Secara umum, dalam industri pengolahan nikel, asap putih kerap muncul dari proses berbasis uap air atau pembakaran bahan bakar tertentu. Sementara itu, asap berwarna merah dapat berhubungan dengan partikel debu berpigmen,
Seperti oksida logam, yang dapat terangkat selama proses pengeringan atau pemanasan bijih. Namun demikian, pengamatan visual tidak dapat digunakan sebagai dasar untuk menentukan kandungan kimia atau tingkat risiko tanpa pemeriksaan teknis dan uji laboratorium oleh instansi berwenang.
Dalam konteks pengelolaan lingkungan, keberadaan emisi berwarna biasanya menjadi indikator awal untuk memastikan apakah sistem pengendalian polusi seperti Electrostatic Precipitator (ESP) atau bag filter bekerja secara optimal. Oleh karena itu, kondisi ini penting untuk mendapat perhatian regulator guna melakukan verifikasi sesuai mekanisme pengawasan yang diatur dalam perundang-undangan.
Dari sisi kesehatan lingkungan, sejumlah literatur umum menyebutkan bahwa emisi industri yang mengandung partikel halus berpotensi mempengaruhi kualitas udara apabila tidak dikelola dengan baik. Dampaknya dapat bervariasi, mulai dari iritasi pernapasan ringan hingga risiko jangka panjang. Namun, penilaian risiko kesehatan hanya dapat disimpulkan berdasarkan hasil pengukuran resmi, bukan sekadar dari tampilan visual.

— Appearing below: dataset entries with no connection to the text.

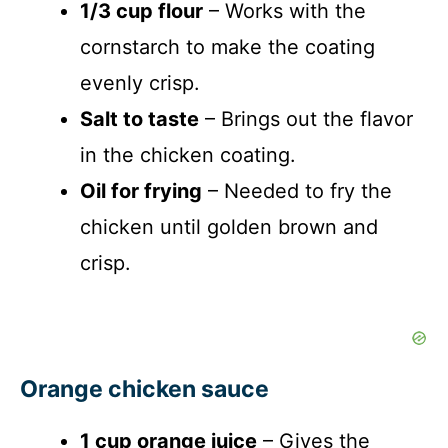
1/3 cup flour
– Works with the
cornstarch to make the coating
evenly crisp.
Salt to taste
– Brings out the flavor
in the chicken coating.
Oil for frying
– Needed to fry the
chicken until golden brown and
crisp.
Orange chicken sauce
1 cup orange juice
– Gives the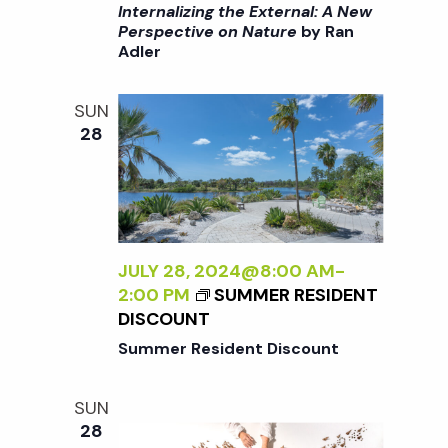
I
/
Internalizing the External: A New
:
>
I
Perspective on Nature
by Ran
A
Adler
I
>
N
N
B
E
T
Y
SUN
W
E
R
28
P
R
A
E
N
N
R
A
A
S
L
D
P
I
L
E
Z
JULY 28, 2024@8:00 AM
-
E
C
I
2:00 PM
SUMMER RESIDENT
R
T
N
DISCOUNT
I
G
Summer Resident Discount
V
T
E
H
O
SUN
E
N
28
E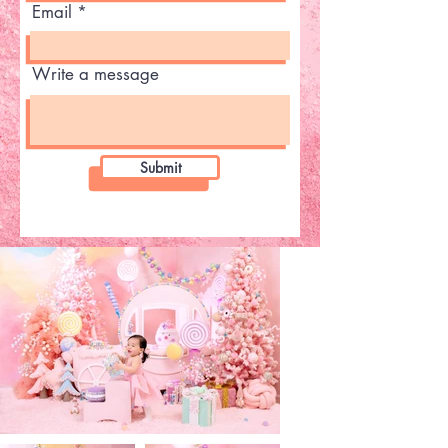
Email
Write a message
Submit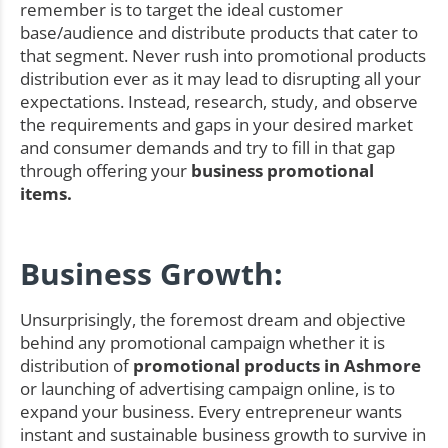
remember is to target the ideal customer
base/audience and distribute products that cater to
that segment. Never rush into promotional products
distribution ever as it may lead to disrupting all your
expectations. Instead, research, study, and observe
the requirements and gaps in your desired market
and consumer demands and try to fill in that gap
through offering your
business promotional
items.
Business Growth:
Unsurprisingly, the foremost dream and objective
behind any promotional campaign whether it is
distribution of
promotional products in Ashmore
or launching of advertising campaign online, is to
expand your business. Every entrepreneur wants
instant and sustainable business growth to survive in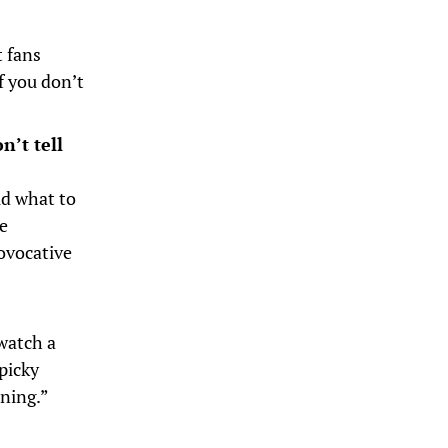
t fans
f you don’t
n’t tell
ld what to
ke
rovocative
watch a
picky
rning.”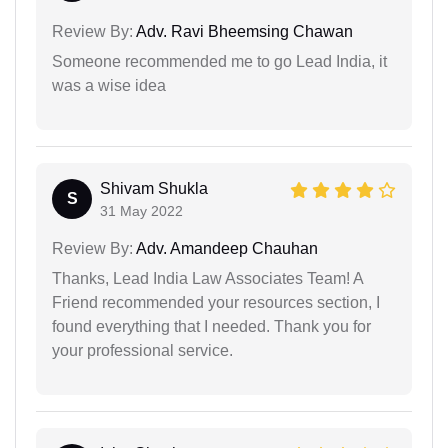
Review By:
Adv. Ravi Bheemsing Chawan
Someone recommended me to go Lead India, it
was a wise idea
Shivam Shukla
S
31 May 2022
Review By:
Adv. Amandeep Chauhan
Thanks, Lead India Law Associates Team! A
Friend recommended your resources section, I
found everything that I needed. Thank you for
your professional service.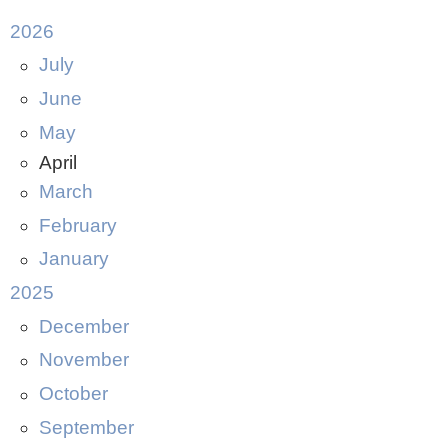
2026
July
June
May
April
March
February
January
2025
December
November
October
September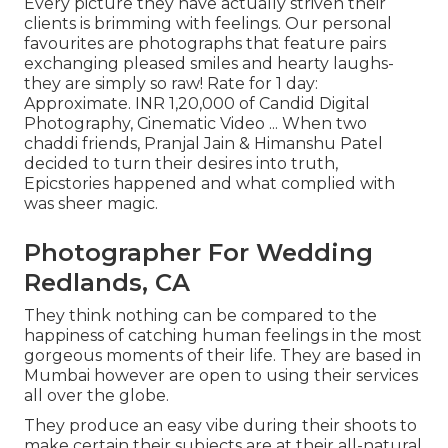
Every picture they have actually striven their
clients is brimming with feelings. Our personal
favourites are photographs that feature pairs
exchanging pleased smiles and hearty laughs-
they are simply so raw! Rate for 1 day:
Approximate. INR 1,20,000 of Candid Digital
Photography, Cinematic Video ... When two
chaddi friends, Pranjal Jain & Himanshu Patel
decided to turn their desires into truth,
Epicstories happened and what complied with
was sheer magic.
Photographer For Wedding
Redlands, CA
They think nothing can be compared to the
happiness of catching human feelings in the most
gorgeous moments of their life. They are based in
Mumbai however are open to using their services
all over the globe.
They produce an easy vibe during their shoots to
make certain their subjects are at their all-natural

Hingga berita ini diterbitkan, pihak perusahaan belum memberikan penjelasan resmi terkait warna emisi maupun kondisi operasional cerobong pada saat foto diambil.
Redaksi tetap membuka ruang untuk pihak perusahaan serta instansi terkait untuk mendapatkan keterangan lebih lengkap dan membuka ruang seluas-luasnya untuk hak jawab atau klarifikasi dari semua pihak demi menjaga prinsip keberimbangan pemberitaan.” (red)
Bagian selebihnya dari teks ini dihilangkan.